Jakarta, FORTUNE – Pengusaha di bidang teknologi, Toto Sugiri, mengungkapkan komitmen pasokan energi dan perpajakan jadi kunci daya saing keandalan Data Center Indonesia dibandingkan pemain global, seperti Malaysia. Terlebih saat ini, bisnis data center dianggap menarik di kalangan investor dunia.
Toto mengungkapkan persoalan kelistrikan, bukan hal utama seperti yang diperkirakan banyak orang. “Kalau listrik, Indonesia lebih unggul, harga Indonesia juga sama kompetitifnya. Rumusnya bukan disana, memang mereka (Malaysia) pemerintahnya menunjukkan clear commitment untuk bisa memasok kapasitas listrik yang cukup dan juga commit untuk punya roadmap untuk supply green energy-nya,” ujarnya dalam wawancara eksklusif pada Fortune Indonesia, Selasa (15/10).
Tak hanya itu, komponen pendukung data center ketika masuk Johor Bahru tidak dikenakan pajak impor, sementara Indonesia masih mengenakan pajak. Belum lagi masalah perizinan mendirikan data center, yang cenderung berbelit dan belum terintegrasi.
“Di sana (Malaysia) itu ibaratnya KEK (Kawasan Ekonomi Khusus).

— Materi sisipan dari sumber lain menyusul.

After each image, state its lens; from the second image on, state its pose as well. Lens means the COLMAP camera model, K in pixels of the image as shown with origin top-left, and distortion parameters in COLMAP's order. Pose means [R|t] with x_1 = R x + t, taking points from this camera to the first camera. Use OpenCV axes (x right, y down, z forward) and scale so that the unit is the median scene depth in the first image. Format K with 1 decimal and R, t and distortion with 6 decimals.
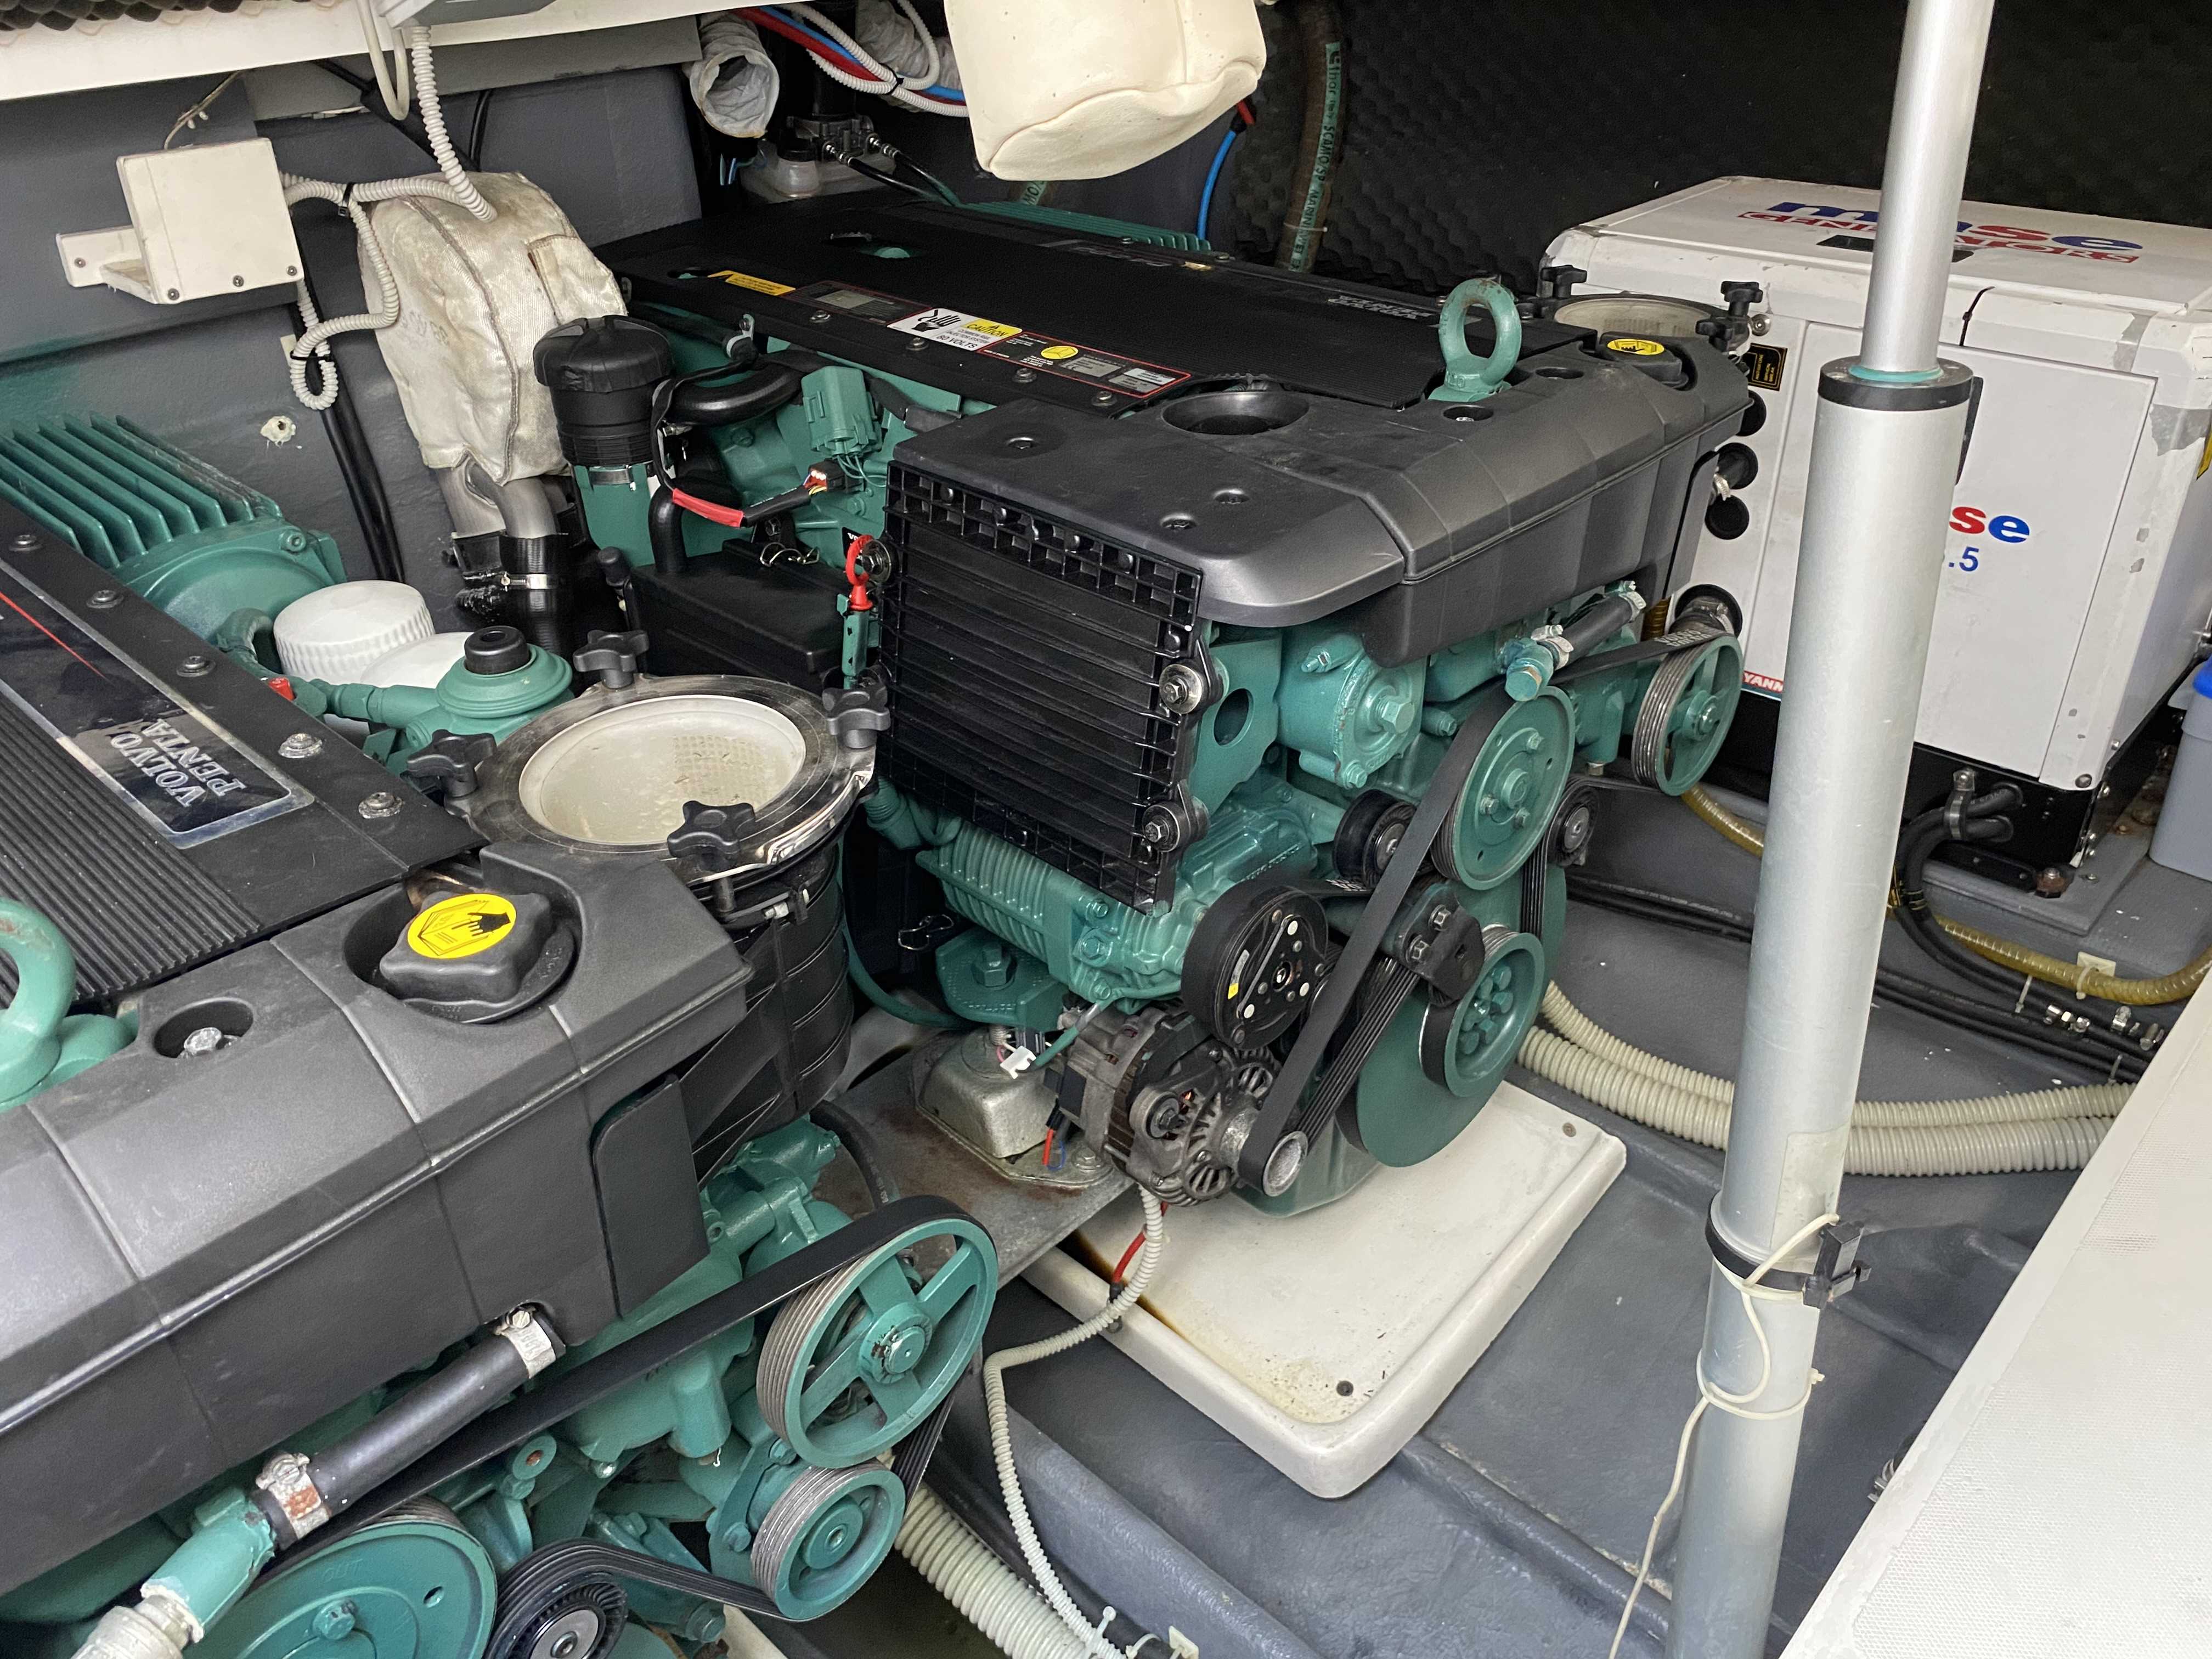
lens RADIAL K [[1674.6, 0, 1148.1], [0, 1674.6, 859.3], [0, 0, 1]] dist [0.040463, -0.051226]
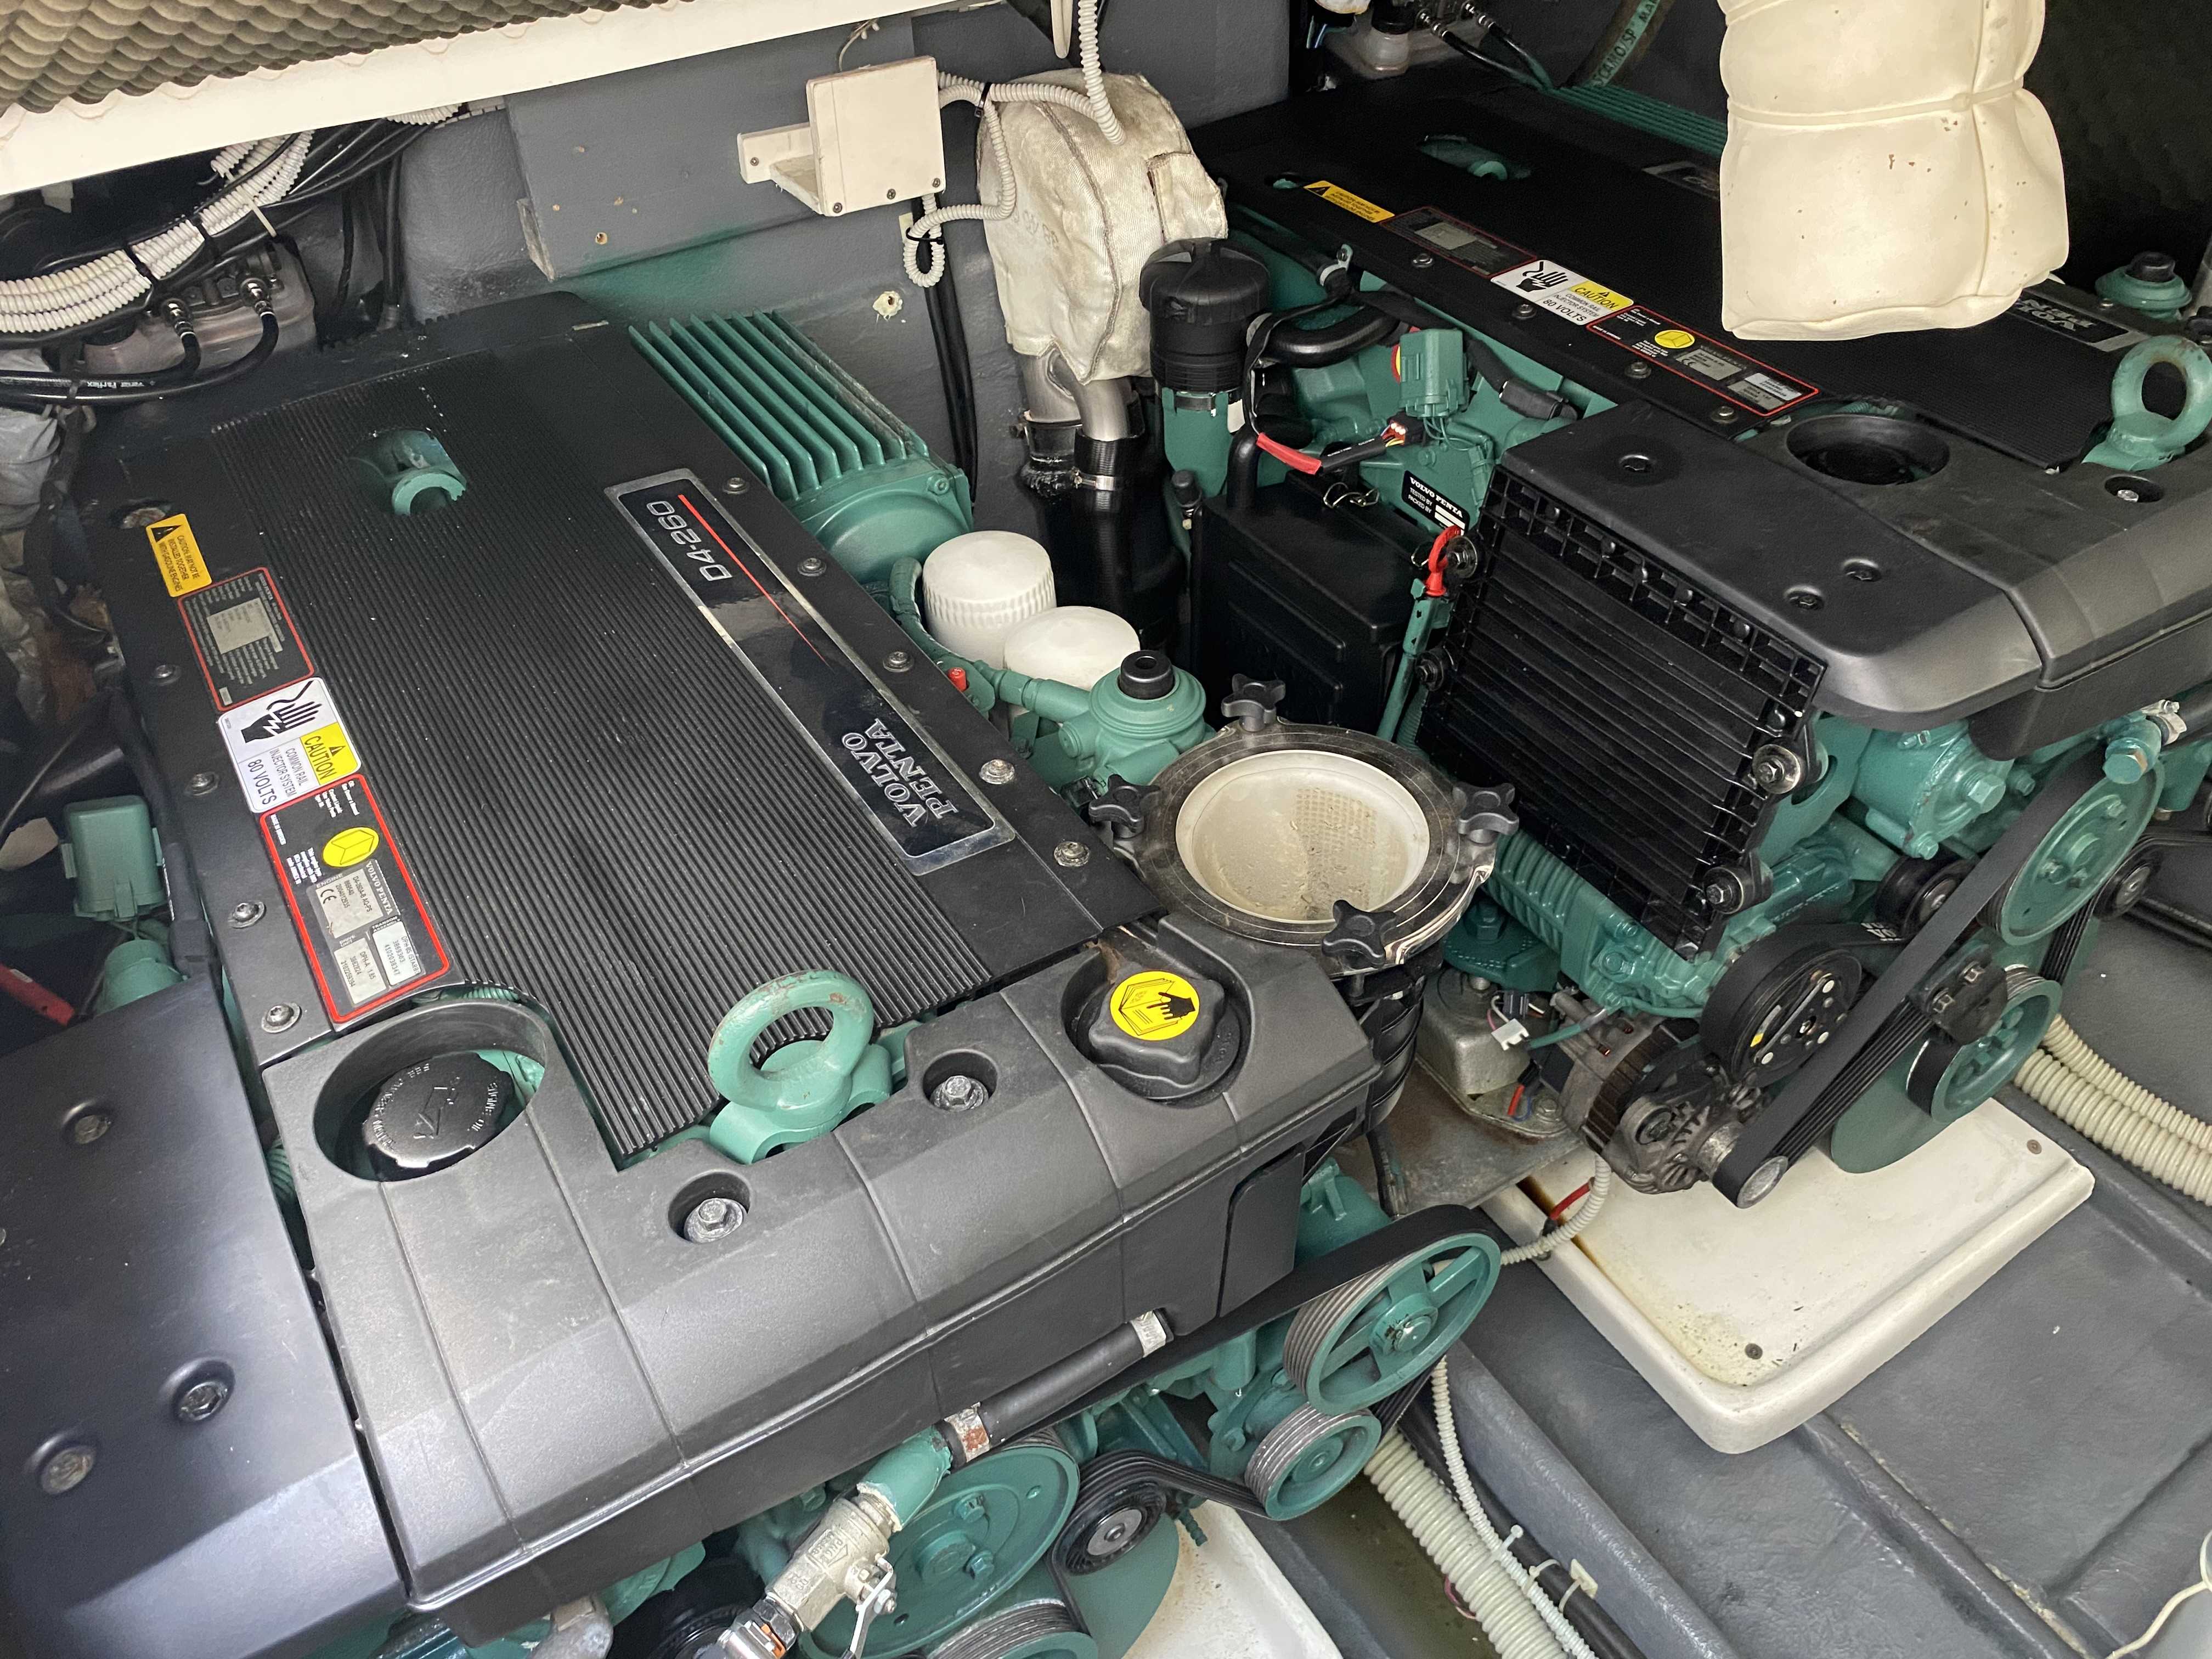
lens RADIAL K [[1674.6, 0, 1106.4], [0, 1674.6, 825.3], [0, 0, 1]] dist [0.040463, -0.051226]
pose [[0.966134, 0.160779, -0.201832, -0.135845], [-0.125411, 0.976139, 0.177270, -0.168144], [0.225518, -0.145955, 0.963244, -0.058409]]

Investasi digital sudah diurus badan digital. Masuk ke situ, perizinan dan perpajakannya, termasuk custom clearance dan segala macam lainnya, langsung beres. Itu bedanya,” kata Toto.
Pemerintah sudah menyadari
Namun, Toto menilai belakangan pemerintah sudah cukup menyadari peluang besar dari bisnis data center.
PT DCI Indonesia sudah berkoordinasi dengan sejumlah Kementerian, seperti Kemenkeu, ESDM, sampai Kementerian Kominfo, soal pengembangan data center di Indonesia.
“Tanpa teknologi AI (Artificial Intelligence), hanya dengan cloud, konten media sosial, dan lain-lain, termasuk transformasi digital negara kita, minimalnya Indonesia butuh 2.700 megawatt (MW) size data center. Kalau dengan AI, kita double up deh minimalnya. Nah, saat ini Indonesia baru punya 300-an MW ya. Jadi, ga heran bahwa orang berlomba-lomba mau investasi di data center,” kata Toto.
Ia berharap, PLN bisa menyediakan energi hijau untuk data center. “Singapura nggak punya energi hijau, Malaysia nggak akan punya sebanyak Indonesia. Nah Indonesia punya, tapi kendala kita adalah PLN. Komitmen PLN untuk suplai energi hijau ke industri, data center dulu aja deh,” ujar Toto.
Target besar Malaysia
Mengutip TheDiplomat, pemerintah Malaysia menargetkan pendapatan pusat data sebesar 3,6 miliar ringgit Malaysia (sekitar US$838 juta) pada 2025, hampir dua kali lipat dari angka tahun 2022. Sedangkan untuk menarik investasi, Otoritas Pengembangan Investasi Malaysia (MIDA) menawarkan insentif pajak, termasuk pembebasan pajak penghasilan dan pengurangan bea masuk bagi operator yang memenuhi syarat.
Johor kini menjadi tuan rumah operasi pusat data dari perusahaan AS Nvidia, AirTrunk Australia, GDS International Tiongkok, Princeton Digital Group Singapura, dan YTL Power International Bhd Malaysia.
Menurut The Diplomat, masih banyak lagi yang akan datang, seperti Microsoft yang telah membeli tanah di Johor untuk pusat data baru, dan ByteDance Tiongkok yang berencana investasi sekitar US$2,13 miliar untuk membangun hub AI di Malaysia, termasuk US$320 juta untuk memperluas fasilitas pusat data di Johor.
Keterbatasan
Johor Bahru disebut memiliki kekurangan energi dan air yang stabil untuk mendukung lonjakan pusat data yang tiba-tiba, yang membutuhkan sumber daya dalam jumlah besar.
“Kenanga Investment Bank Research memperkirakan bahwa permintaan listrik dari pusat data di Malaysia akan mencapai 5 GW pada tahun 2035. Kapasitas terpasang saat ini untuk seluruh negara hanya sekitar 27 GW, menurut Tenaga Nasional Berhad,” tulis The Diplomat.
Karena investasi saat ini sebagian besar difokuskan pada pembangunan pusat data, investor mungkin ingin memperluas mandat mereka dan membantu meningkatkan infrastruktur dasar di tingkat regional dan lokal. Peningkatan keamanan air dan energi diperlukan untuk memastikan pusat data di Johor berjalan efektif dan kualitas hidup penduduk setempat meningkat.